▶ **Отрывок**:
-- -- --
По моему вопросу Анастасьев мне рассказывал интересную подробность. Когда «Правительственный вестник» напечатал в опровержение статьи «Гражданина» о беспорядках в Лесном управлении казенном статью, присланную [М. Н.] Островским, и № «Правит[ельственного] вестника» был получен в Чернигове, он, Анастасьев, обратился к главному лесному чиновнику в Чернигове[825], очень сведущему и умному человеку, с вопросом: «Ну, кто прав, по-вашему?» Чиновник этот, оказалось, в бытность свою прежде в северных губерниях, все это дело знал в мельчайших подробностях, и говорит Анастасьеву про статью «Правит[ельственного] вестника»:
– Удивляюсь, и только!
– А что? – спрашивает Анастасьев.
– Да все наврано, и факты, и цифры… Как это они себя не боятся компрометировать, ведь уличить можно.
-- -- --
(Сохранённые данные)
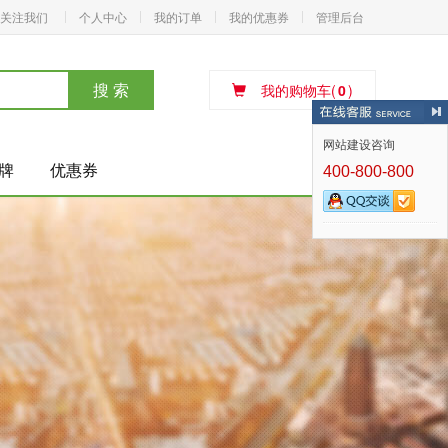
关注我们
个人中心
我的订单
我的优惠券
管理后台
搜 索
我的购物车(
0
)
网站建设咨询
牌
优惠券
400-800-800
-- -- --
▶ **Условия заданий**:
- A) Что, по словам лесного чиновника из отрывка, было наврано в статье «Правительственного вестника»?
- B) Выведите без изменений часть отрывка между словами «По моему вопросу» и «что? – спрашивает Анастасьев.» включительно.

▶ **Ответы к заданиям**:
- A) И факты, и цифры.

- B)
По моему вопросу Анастасьев мне рассказывал интересную подробность. Когда «Правительственный вестник» напечатал в опровержение статьи «Гражданина» о беспорядках в Лесном управлении казенном статью, присланную [М. Н.] Островским, и № «Правит[ельственного] вестника» был получен в Чернигове, он, Анастасьев, обратился к главному лесному чиновнику в Чернигове[825], очень сведущему и умному человеку, с вопросом: «Ну, кто прав, по-вашему?» Чиновник этот, оказалось, в бытность свою прежде в северных губерниях, все это дело знал в мельчайших подробностях, и говорит Анастасьеву про статью «Правит[ельственного] вестника»:
– Удивляюсь, и только!
– А что? – спрашивает Анастасьев.